Sunday, July 4, 2010

CD Review: BOB EVANS: GOODNIGHT BULL CREEK! (Capitol)

Wednesday, April 01, 2009

Despite a cover and title better suited to a sleepy-eyed return to roots (Bull Creek being Bob Evans’ aka Kevin Mitchell’s home suburb of Perth), and a god-awful and thankfully misleading promotional picture in which he looks like an electrocuted Skyhook, this album is a revelation. Goodnight Bull Creek! feels as if it were built to document the final years of Evans’ Saturn Return so enmeshed in reflection is it, yet somehow the album finds him being the guy you’re glad pulled over when you’re hitchhiking; capable, friendly but not pushy and familiar with the land.

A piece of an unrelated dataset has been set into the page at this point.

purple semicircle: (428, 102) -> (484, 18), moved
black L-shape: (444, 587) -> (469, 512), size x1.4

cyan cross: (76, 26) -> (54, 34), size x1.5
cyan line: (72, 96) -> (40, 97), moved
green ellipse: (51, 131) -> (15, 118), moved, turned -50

Mitchell’s songwriting is of the Tim Rogers / Neil Finn / Elliot Smith variety. While nothing new, it finds its authenticity in slack rhythms, homespun lyrics and a warm and easy production courtesy of Australian indie-country songwriters’ go-to guy in Tennessee, Brad Jones. Crack local session musicians have been used incredibly well (particularly singer Melissa Mathers) and sweet vocal and string arrangements accentuate the fragility of the album’s ballads Your Love and Wintersong, while the oddly beguiling twee bossa nova of Power Of Speech doesn’t sound out of place. Several songs sound readymade for radio (no bad thing when they’re this well-crafted) particularly the affecting pop of It’s A Beginning and album high point and final song, the springing, poignant Everything Goes.

That the album sounds very American is no bad thing. The songs are clearly still his and I’m sure Mitchell is thrilled with the result as he must have been with Suburban Songbook to come back to the same producer and musicians, but this record sounds inescapably more Nashville than Perth, though there isn’t the sense of treading water as often happens with these unexpected successes.

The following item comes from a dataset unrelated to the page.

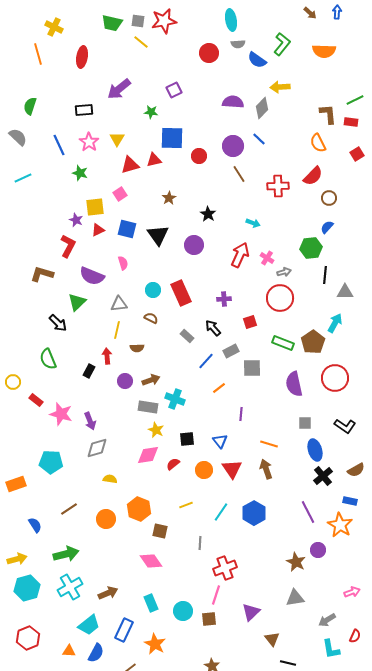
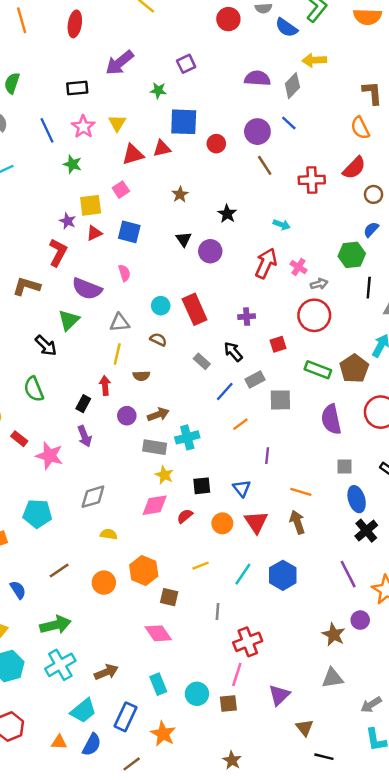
black triangle: (158, 235) -> (184, 239), moved, size x0.6
cyan cross: (175, 399) -> (187, 437), turned -36
purple arrow: (90, 421) -> (84, 436), moved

Intended to be the final chapter in a ‘suburban trilogy’, Mitchell balances the idea of turning your back on childhood while mining it for inspiration in the way only someone in their late twenties finally embracing adulthood can. Mellencamp-throwaway Hand Me Downs, the Creedence-lite Nuthin’s Gonna Tear Me Away From You and the inescapably Finn-esque rocker We’re A Mess are great examples. It’s a tight walk but he comes out smiling; good songwriting, top-notch playing and warm sounds equals happy punters. ‘We made it once we’ll make it twice / I’ll jump my car we’ll roll the dice / And who’s to say that we couldn’t start again?
Goodnight Bull Creek, Good Mornin’ America?